A la lecture des traités, tout
paraît simple d’exécution dans le terrain ! Ce n’est pas le cas. Les
titres de propriété des uns et des autres sont au mieux imprécis, soit confus,
soit falsifiés et le voile des siècles ne rend pas ces témoignages écrits plus
clairs. Les commissaires pour la démarcation et les ingénieurs topographes,
chargé de l’abornement de la frontière franco-vaudoise,
de 1816 à 1825 et de 1862 à 1863 auront encore, ainsi que leurs prédécesseurs[7],
toutes les peines du monde à statuer !
Intentions commerciales et
naissance d’un différend de frontière.
Depuis 1766, à l’instigation de Choiseul encouragé par Voltaire et dans
l’intention de porter atteinte à l’économie genevoise[8], la France a le projet d'exécuter la construction d'une nouvelle ville et d'un port
à Versoix[9] :
cette commune est une enclave française entre les cantons de Vaud et Genève. La
France souhaite disposer d’un entrepôt indépendant[10]
sur le lac Léman[11],
en lien direct avec Gex. Les divers passages du Jura et du Valais ayant été
reconnus, cette voie commerciale a paru la plus favorable pour relier la France[12],
par le Valais, à Milan. Le val des Dappes, restant le chemin le plus court :
l’affaire du val des Dappes est née et ne cessera pas d’alimenter les échanges
diplomatiques en rapports et lettres.
En 1797, le Directoire français demanda aux autorités bernoises la
cession d'une portion de territoire près des Rousses, pour la construction
d'une route sur Versoix. La réponse de
Berne fut évasive. Le 14 mai 1797, Bonaparte, général en chef de l'armée
d'Italie, déclara dans une lettre que la situation politique de la Lombardie
avec la France exigeait que l'on songeât sans délai, à obtenir le droit de passage
par le Valais, afin de pouvoir arriver à Versoix par la vallée du Rhône et le
lac Léman. L'invasion[13]
française coupa court à toute délibération des États confédérés : en avril
1798, Genève est réuni à la France, la Savoie ayant subi le même sort en 1792.

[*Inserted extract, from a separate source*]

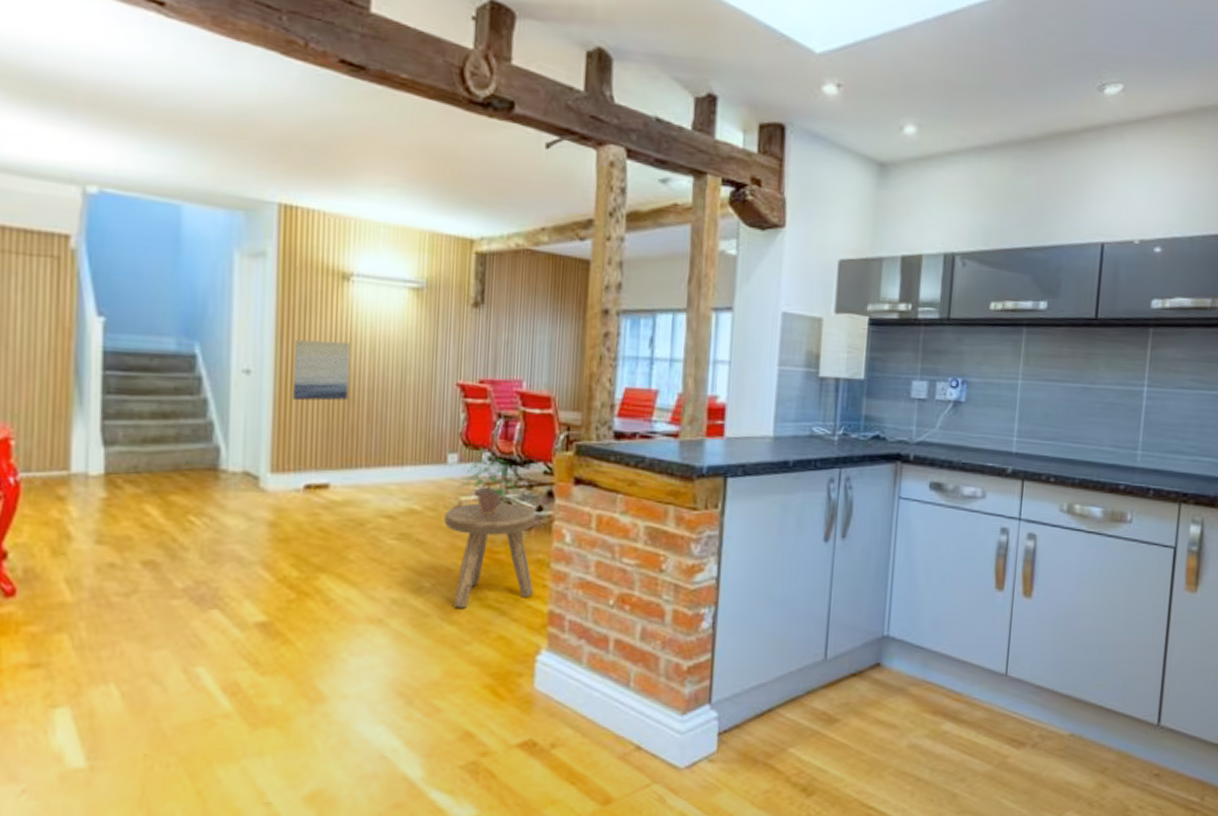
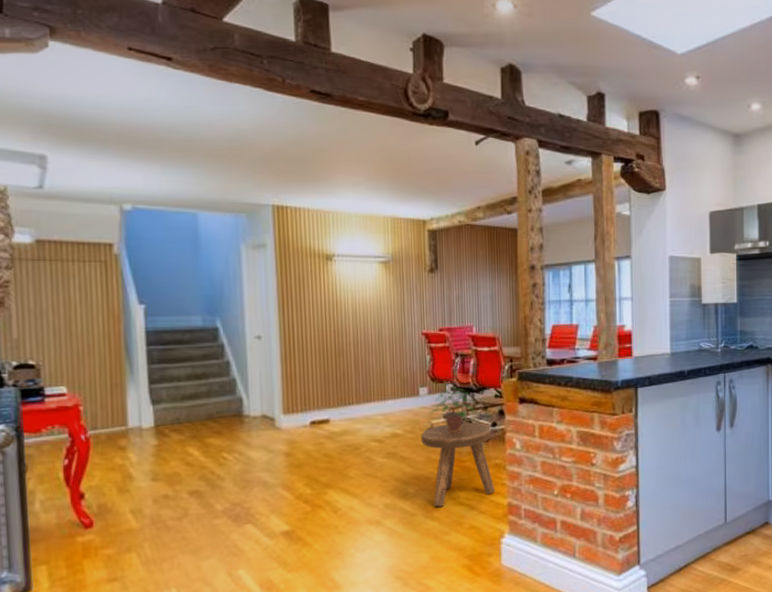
wall art: present [293,340,351,401] -> none [294,308,339,357]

Ainsi, la France se trouve en possession de la rive méridionale du lac Léman et
de la rive septentrionale[14]
de Genève à Versoix.
Napoléon, ayant démontré que
la géographie est utile à la guerre, a pesé l’importance de ce petit territoire.
Pour communiquer avec ces nouvelles possessions, la traversée du territoire
suisse était nécessaire sur une longueur de six à sept lieues. Ouvrir une route
au commerce entre la ville de Genève et l'intérieur de la France prenait une
importance prioritaire : raccourcir le trajet de 4 heures de marche et libérer
des taxes des douanes étaient les deux objectifs premiers. Mais en plus militairement,
la route de Paris à Milan par le Simplon devait servir continuellement au
passage des troupes et des convois, sans devoir traverser un territoire
étranger quoique soumis.
Obtenir de la Suisse la
cession du rentrant vaudois formé par le Mont des Tuffes et la vallée des
Dappes à la France présentait un impératif à la fois économique et militaire. (carte1 ci-dessous)
Une transaction
territoriale partiellement non aboutie
La Suisse possède un nouveau
gouvernement, dévolu à Napoléon. La demande de la cession du val des Dappes est
accordée aux prix de laborieuses discussions car la France[15]
ne comprend pas la prépondérance des autorités cantonales sur une autorité
helvétique qui normalement n’existe que pour les relations extérieures et reste
sans droit supérieur sur les affaires intérieures des cantons.
Dans ce contexte, par décret
du 11 août 1802, le Sénat de la République helvétique cède le val de Dappes à
la France à la condition que cette cession soit compensée au canton de Vaud.
Cette compensation coûte peu à la France puisqu’elle lui cède la commune
genevoise de Céligny, une enclave en terre vaudoise. Toutefois, suite à des
négociations entre le canton de Berne et la France, cette compensation ne se réalisera
pas. Nous sommes à l’origine, la plus récente, de ce différend.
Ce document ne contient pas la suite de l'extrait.